(Lines of data)
-- BEGIN --
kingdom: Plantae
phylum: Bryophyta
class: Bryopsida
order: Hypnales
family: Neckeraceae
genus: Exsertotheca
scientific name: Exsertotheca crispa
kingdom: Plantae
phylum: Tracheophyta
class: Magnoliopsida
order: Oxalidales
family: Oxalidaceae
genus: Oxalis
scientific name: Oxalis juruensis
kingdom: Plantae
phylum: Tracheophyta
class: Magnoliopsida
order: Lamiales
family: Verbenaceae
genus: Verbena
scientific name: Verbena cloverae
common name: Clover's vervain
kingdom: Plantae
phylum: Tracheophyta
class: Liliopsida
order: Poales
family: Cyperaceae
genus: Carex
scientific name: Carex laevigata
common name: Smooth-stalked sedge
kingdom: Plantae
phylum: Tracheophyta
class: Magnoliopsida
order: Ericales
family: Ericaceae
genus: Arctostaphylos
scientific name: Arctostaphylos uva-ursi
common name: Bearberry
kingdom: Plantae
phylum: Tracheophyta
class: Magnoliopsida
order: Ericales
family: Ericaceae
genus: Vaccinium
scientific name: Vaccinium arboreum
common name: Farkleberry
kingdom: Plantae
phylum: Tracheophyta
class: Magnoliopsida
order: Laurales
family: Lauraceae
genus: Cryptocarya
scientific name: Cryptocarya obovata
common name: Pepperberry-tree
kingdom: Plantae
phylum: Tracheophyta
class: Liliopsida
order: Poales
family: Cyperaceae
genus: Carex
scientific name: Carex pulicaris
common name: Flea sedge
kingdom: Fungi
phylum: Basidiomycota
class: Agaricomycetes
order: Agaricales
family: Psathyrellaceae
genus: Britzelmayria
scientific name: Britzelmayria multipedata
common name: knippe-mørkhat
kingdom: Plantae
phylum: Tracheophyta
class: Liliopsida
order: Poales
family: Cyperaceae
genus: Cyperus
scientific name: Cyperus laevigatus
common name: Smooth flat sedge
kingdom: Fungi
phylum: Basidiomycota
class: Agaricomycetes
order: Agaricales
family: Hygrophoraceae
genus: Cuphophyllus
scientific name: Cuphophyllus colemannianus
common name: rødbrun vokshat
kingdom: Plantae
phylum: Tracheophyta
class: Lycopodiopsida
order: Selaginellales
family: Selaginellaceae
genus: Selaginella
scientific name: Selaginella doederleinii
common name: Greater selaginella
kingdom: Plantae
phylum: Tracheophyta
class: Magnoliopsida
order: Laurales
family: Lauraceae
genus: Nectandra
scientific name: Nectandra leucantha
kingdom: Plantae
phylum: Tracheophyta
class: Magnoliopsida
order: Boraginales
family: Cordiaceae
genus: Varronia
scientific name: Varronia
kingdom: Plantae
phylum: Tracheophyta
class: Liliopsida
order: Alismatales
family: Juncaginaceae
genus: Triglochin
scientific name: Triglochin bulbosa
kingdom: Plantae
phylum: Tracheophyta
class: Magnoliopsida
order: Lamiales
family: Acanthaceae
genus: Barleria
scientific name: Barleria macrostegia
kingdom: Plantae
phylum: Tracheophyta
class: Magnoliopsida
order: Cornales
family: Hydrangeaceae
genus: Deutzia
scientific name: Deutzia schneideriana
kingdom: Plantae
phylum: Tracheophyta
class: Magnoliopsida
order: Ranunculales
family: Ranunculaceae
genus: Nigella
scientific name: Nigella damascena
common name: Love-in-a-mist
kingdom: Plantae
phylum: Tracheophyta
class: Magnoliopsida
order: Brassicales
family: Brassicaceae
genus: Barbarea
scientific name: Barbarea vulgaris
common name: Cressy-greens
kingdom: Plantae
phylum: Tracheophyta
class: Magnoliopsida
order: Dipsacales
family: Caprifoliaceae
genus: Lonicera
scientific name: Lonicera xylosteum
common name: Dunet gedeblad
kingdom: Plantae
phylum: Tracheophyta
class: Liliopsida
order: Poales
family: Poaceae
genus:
-- END --
§ **WORK REQUIRED**
Starting at the line that has "genus: Britzelmayria" and stopping after the line that has "order: Boraginales", rewrite those lines with "common name" replaced by "vernacular name", leaving everything else as it is.

§ **RESULT**
genus: Britzelmayria
scientific name: Britzelmayria multipedata
vernacular name: knippe-mørkhat
kingdom: Plantae
phylum: Tracheophyta
class: Liliopsida
order: Poales
family: Cyperaceae
genus: Cyperus
scientific name: Cyperus laevigatus
vernacular name: Smooth flat sedge
kingdom: Fungi
phylum: Basidiomycota
class: Agaricomycetes
order: Agaricales
family: Hygrophoraceae
genus: Cuphophyllus
scientific name: Cuphophyllus colemannianus
vernacular name: rødbrun vokshat
kingdom: Plantae
phylum: Tracheophyta
class: Lycopodiopsida
order: Selaginellales
family: Selaginellaceae
genus: Selaginella
scientific name: Selaginella doederleinii
vernacular name: Greater selaginella
kingdom: Plantae
phylum: Tracheophyta
class: Magnoliopsida
order: Laurales
family: Lauraceae
genus: Nectandra
scientific name: Nectandra leucantha
kingdom: Plantae
phylum: Tracheophyta
class: Magnoliopsida
order: Boraginales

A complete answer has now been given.